Он попытался проникнуть взглядом под защитный слой воды и мыльной пены, и Сторм инстинктивно прикрыла грудь руками. Он натянуто улыбнулся и небрежно потянулся за полотенцем:
— Вылезайте. Она колебалась:
— Не могли бы вы…
— Вылезайте, и сейчас же.
Сторм сглотнула и встала. Вода ручьями стекала с ее длинного, гибкого, великолепного тела. Выходя из ванны, она остро ощущала на себе взгляд Бретта, жадно блуждающий по ее телу.
Она была так совершенна, так великолепна, что на мгновение Бретт потерял всякую способность думать. Он мог только смотреть на нее, ощущая способную свести с ума сладостную боль в чреслах. Он никогда не видел женщины с такой сильной, мускулистой фигурой. Но это тело было абсолютно женственным. Исключительно чувственным, гибким, несмотря на всю его силу. У нее были широкие плечи, длинный торс, узкая талия. Полная, но при этом высокая и крепкая грудь. Великолепно округлые бедра, длинные, стройные ноги, в которых под внешней мягкостью чуть заметно играли мышцы. И она была золотистой везде, кроме сосков, темных, кораллово-розовых.

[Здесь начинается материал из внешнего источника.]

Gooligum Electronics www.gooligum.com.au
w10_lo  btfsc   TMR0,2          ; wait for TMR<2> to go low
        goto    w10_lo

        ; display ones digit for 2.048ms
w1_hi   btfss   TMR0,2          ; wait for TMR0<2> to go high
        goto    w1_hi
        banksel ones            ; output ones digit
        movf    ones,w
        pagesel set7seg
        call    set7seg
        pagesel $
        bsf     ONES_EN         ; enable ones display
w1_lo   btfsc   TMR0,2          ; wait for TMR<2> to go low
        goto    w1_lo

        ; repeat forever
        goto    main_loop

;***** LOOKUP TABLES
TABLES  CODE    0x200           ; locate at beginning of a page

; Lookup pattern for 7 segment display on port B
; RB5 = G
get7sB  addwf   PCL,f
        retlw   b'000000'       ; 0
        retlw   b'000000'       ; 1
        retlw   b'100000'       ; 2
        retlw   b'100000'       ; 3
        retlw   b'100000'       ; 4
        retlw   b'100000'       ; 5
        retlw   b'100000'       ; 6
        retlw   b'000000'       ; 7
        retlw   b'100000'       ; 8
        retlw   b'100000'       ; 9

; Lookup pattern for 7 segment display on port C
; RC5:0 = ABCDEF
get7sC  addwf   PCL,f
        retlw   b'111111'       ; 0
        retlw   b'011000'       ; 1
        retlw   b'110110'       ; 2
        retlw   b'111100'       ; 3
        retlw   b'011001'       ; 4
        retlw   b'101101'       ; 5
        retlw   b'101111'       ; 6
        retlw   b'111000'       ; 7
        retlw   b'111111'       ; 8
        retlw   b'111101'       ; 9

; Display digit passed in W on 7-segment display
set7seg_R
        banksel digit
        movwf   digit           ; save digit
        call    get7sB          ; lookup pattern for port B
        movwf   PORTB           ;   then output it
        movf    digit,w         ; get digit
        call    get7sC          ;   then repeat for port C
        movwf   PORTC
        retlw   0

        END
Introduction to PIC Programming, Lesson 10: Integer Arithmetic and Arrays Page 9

Он накинул ей на плечи пушистое полотенце, пытаясь совладать с охватившей его дрожью.
Она отпрянула, плотно закутываясь в ткань. Глаза ее полыхали синим пламенем. Бретт глубоко вздохнул. На мгновение ему захотелось сдернуть полотенце, поднять ее и швырнуть на кровать, и к черту аннулирование.